Thursday, November 19, 2009

Shop owners, Tata bus drivers heading for collusion (Metro Page)

SHOP owners along the Kaneshie main road have appealed to the city authorities to stop trotro drivers from parking in front of their shops.
The traders who operate along the road between the Kaneshie First Light and the first overhead bridge opposite the Kaneshie Market Complex said they were gradually becoming bankrupt because the buses prevented customers from seeing and buying their wares.
The traders, who deal mainly in hardware, building materials, stationery, toiletries, electrical appliances, cement and household wares, complained about the hostile attitude of the drivers who were making life unbearable for them.
In separate interviews with the traders, many of them told the Daily Graphic that they were being frustrated by the drivers hence their plea to the city authorities through the media.
“My sister, we find it difficult to understand why the city guards allow these buses to park all day along the road but move in quickly to clamp smaller vehicles whose drivers park to buy from us. Is it a way of preventing us from getting our daily bread?”, 26-year-old Joojo queried.
According to the traders, those long Tata buses used to park near the second bridge near Mpamprom until last June when a heavy downpour in Accra destroyed that portion of the road.
They said the drivers moved to the present location with the excuse that they would move back after the road had been rehabilitated but had failed to do so months after the rehabilitation work has been completed.
The traders complained that apart from blocking their wares from prospective buyers, the bus drivers and their mates also use the road as a dumping site where they off-loaded refuse from the buses onto the street each morning.
In addition, the traders alleged that the drivers and their mates used the road as their bathroom where they wash down each morning and also clean their vehicles.
A dealer in hardware, 32-year-old Mr Martin Korle, told the Daily Graphic that the attitude of the drivers was making them lose customers which should not be allowed to continue now that Christmas was approaching.
Another trader alleged that the issue had been reported to the Kaneshie police but no action had been taken on the matter.
A dealer in cosmetics who is known only as Connie said her sales had dropped to about 60 per cent since the buses began parking in front of her shop.
She said if the trend continued, she and many of the shop owners might find it difficult to pay their taxes and loans they had contracted from the banks.
A gentleman who trades in paint said that few days ago, a truck pusher who asked a driver to park well to enable him load some items from a shop had his head hit with a a metal by a driver’s mate on one of the buses.
Auntie Yaa, one of the traders, said the earlier the city authorities found a solution to the problem, the better since they could not continue to look on unconcerned as the drivers prevented them from making sales.
“We might end up organising street protests if nothing is done about the situation.

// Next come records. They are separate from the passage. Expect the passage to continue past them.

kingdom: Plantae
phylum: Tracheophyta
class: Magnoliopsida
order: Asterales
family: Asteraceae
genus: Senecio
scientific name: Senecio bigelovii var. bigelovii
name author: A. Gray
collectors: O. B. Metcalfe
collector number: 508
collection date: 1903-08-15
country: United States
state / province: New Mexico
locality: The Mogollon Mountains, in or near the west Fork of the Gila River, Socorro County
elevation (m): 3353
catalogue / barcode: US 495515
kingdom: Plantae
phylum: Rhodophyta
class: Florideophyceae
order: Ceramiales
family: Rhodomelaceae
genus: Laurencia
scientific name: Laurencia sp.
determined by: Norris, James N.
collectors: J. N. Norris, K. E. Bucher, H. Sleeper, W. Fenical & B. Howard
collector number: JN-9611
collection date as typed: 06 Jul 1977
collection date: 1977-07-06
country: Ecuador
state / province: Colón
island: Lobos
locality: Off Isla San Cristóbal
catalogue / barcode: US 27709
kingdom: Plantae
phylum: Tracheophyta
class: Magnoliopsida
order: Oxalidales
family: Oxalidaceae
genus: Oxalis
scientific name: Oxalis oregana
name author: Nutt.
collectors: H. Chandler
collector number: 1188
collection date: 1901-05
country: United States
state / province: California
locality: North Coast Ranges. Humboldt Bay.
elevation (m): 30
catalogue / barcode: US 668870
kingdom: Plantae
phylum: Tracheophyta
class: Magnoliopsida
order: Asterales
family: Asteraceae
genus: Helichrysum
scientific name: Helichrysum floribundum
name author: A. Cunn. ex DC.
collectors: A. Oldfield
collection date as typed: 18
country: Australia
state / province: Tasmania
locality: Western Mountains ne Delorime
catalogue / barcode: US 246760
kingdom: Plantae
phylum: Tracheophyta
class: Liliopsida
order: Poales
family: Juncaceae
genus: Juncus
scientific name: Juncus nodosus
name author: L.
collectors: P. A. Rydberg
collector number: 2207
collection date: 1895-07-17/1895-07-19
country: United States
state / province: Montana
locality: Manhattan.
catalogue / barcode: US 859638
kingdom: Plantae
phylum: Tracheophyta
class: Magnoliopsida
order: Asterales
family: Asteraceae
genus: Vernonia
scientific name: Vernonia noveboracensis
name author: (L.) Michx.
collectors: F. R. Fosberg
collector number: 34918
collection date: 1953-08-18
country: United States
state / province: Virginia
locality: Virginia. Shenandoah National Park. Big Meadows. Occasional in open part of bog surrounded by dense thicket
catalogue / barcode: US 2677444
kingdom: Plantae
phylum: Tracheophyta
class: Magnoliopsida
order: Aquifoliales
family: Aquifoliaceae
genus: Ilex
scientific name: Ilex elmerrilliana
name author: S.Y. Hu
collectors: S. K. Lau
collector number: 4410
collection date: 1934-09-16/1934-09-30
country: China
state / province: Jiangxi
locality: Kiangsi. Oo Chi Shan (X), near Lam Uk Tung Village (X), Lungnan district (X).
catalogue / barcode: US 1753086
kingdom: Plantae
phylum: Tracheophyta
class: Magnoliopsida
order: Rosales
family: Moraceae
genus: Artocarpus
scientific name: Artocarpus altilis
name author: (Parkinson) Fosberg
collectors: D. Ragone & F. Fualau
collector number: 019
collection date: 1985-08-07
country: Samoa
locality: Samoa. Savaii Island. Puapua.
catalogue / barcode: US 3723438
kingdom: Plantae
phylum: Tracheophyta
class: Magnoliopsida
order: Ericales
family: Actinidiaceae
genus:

Our businesses are going down gradually and no one seems to care”, she lamented.
“The other time one of the drivers picked a fight with one of the shop owners here and it took the intervention of passers-by to avert bloodshed”, another trader told this reporter.
A visit to the area revealed that the way the buses were parked, sometimes extending to the middle of the road, contributed significantly to the heavy traffic situation on the road.
At about 9.30 am today when the Daily Graphic visited the place, about 10 long buses were seen parked close to the other, preventing anybody who would want to walk to any of the shops from doing so.
There was no way any vehicle could park to buy from any of the shops since the whole area was already congested with those long Tata buses.
In one of the buses, this writer saw a young man pouring out what looked like urine through a small opening on the side of the bus onto the road.